Angina — chest pain from heart ischaemia
Angina pectoris — chest discomfort from myocardial ischaemia — oxygen demand exceeds coronary supply — usually coronary artery disease (CAD).
~2 million UK — stable majority — unstable — emergency.
Stable angina
Typical features:
- substernal pressure/tightness
- triggered — exertion, cold, emotion, heavy meal
- radiates — jaw, arms, back
- duration <10 min
- relieved by rest AND/OR GTN within ~5 min
Canadian Cardiovascular Society grading — I–IV functional limitation
Unstable angina — ACS emergency
Any of:
- pain at rest >20 min
- crescendo pattern — more frequent, lower threshold
- new onset severe
= Acute coronary syndrome — may evolve to MI
Phone 999 — do not drive self
GTN (glyceryl trinitrate)
Sublingual spray:
- 1–2 sprays under tongue
- sit down — hypotension risk
- repeat 5 min if needed — max 2 doses before 999
- headache common
GTN tolerance with patches — different use
Store — replace 8 weeks open, avoid heat
Assessment
GP urgent referral:
- exercise ECG, CT coronary calcium/CTCA, stress imaging
- angiography if high risk features
Blood: lipids, HbA1c, FBC
Risk scores — QRISK3
Long-term treatment
Secondary prevention (all):
- aspirin (or alternative if intolerant)
- high-intensity statin
- ACE inhibitor
- beta-blocker (first-line anti-anginal)
- P2Y12 inhibitor if ACS history
Anti-anginal:
- beta-blocker — bisoprolol
- calcium channel blocker — amlodipine, diltiazem
- ivabradine, nicorandil, ranolazine — add-on
Revascularisation:
- PCI + stent — focal stenosis
- CABG — triple vessel, diabetes, LM disease
Lifestyle
- stop smoking — single biggest modifiable
- cardiac rehabilitation
- Mediterranean diet pattern
- exercise within angina limits — know stable threshold
Angina vs other chest pain
| Angina | Musculoskeletal | GERD | |
|---|---|---|---|
| Trigger | Exertion | Movement | Lying, meals |
| GTN response | Yes | No | No |
| Troponin | Normal (stable) | Normal | Normal |
See heart attack if prolonged pain.
New tight chest walking uphill — GP this week — not wait for heart attack.
GTN + Viagra — never combine — see erectile dysfunction guide.
Common questions
- What does angina pain feel like?
- Tightness, heaviness, pressure, or squeezing across chest — may spread to jaw, neck, back, or arms — usually not sharp stabbing. Breathlessness and nausea can accompany. Stable angina lasts minutes, triggered by exertion or cold weather, eases with rest.
- What is the difference between stable and unstable angina?
- Stable — predictable with known triggers, same pattern months, relieved by rest/GTN quickly.

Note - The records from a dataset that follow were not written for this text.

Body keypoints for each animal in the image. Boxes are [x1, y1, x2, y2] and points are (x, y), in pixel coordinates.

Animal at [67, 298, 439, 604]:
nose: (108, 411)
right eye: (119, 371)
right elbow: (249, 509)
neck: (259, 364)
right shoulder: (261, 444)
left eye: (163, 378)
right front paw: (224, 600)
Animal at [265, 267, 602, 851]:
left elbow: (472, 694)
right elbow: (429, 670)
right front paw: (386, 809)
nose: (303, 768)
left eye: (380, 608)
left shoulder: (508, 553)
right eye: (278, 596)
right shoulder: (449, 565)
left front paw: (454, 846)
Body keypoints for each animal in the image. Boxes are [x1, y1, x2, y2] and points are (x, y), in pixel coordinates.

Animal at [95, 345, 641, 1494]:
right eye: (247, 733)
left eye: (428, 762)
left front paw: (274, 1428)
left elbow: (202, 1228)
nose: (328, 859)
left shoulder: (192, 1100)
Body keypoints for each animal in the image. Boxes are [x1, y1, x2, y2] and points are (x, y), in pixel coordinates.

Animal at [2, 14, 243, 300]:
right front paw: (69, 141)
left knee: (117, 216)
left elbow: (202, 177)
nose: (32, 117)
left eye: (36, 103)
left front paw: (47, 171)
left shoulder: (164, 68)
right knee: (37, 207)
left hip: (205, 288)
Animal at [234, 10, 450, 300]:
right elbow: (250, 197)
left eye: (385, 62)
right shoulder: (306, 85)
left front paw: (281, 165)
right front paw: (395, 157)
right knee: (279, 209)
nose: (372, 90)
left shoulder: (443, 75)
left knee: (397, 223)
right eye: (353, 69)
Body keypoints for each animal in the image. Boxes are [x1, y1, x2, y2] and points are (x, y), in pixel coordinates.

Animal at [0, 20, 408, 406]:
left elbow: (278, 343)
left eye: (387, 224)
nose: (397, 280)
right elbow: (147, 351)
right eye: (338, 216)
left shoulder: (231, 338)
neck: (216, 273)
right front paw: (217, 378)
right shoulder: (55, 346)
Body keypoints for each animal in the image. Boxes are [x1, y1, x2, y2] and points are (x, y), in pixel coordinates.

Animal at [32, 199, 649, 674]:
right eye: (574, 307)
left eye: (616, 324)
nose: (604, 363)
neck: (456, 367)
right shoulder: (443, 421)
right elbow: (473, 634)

Unstable — rest pain, longer duration, increasing frequency, lower exertion threshold — acute coronary syndrome — emergency — artery may fully block to heart attack.
- How is angina treated?
- GTN spray for attacks; aspirin and statin long term; beta-blocker or calcium channel blocker reduce heart work; ACE inhibitor; lifestyle — stop smoking, exercise cardiac rehab, treat blood pressure and diabetes. Angiography if high risk — stent (PCI) or coronary artery bypass (CABG) opens blocked arteries.
- Can you take Viagra if you have angina?
- Never combine PDE5 inhibitors (sildenafil/Viagra) with GTN or regular nitrates — dangerous blood pressure drop — potentially fatal. If you have angina and ED, discuss with cardiologist — timing separation insufficient — generally contraindicated together.
- Is angina the same as a heart attack?
- Angina — reversible ischaemia — heart muscle not permanently damaged when relieved. Heart attack (MI) — artery blocked — muscle death — pain often more severe and prolonged — troponin blood test rises. Unstable angina and MI both acute coronary syndromes — emergency assessment.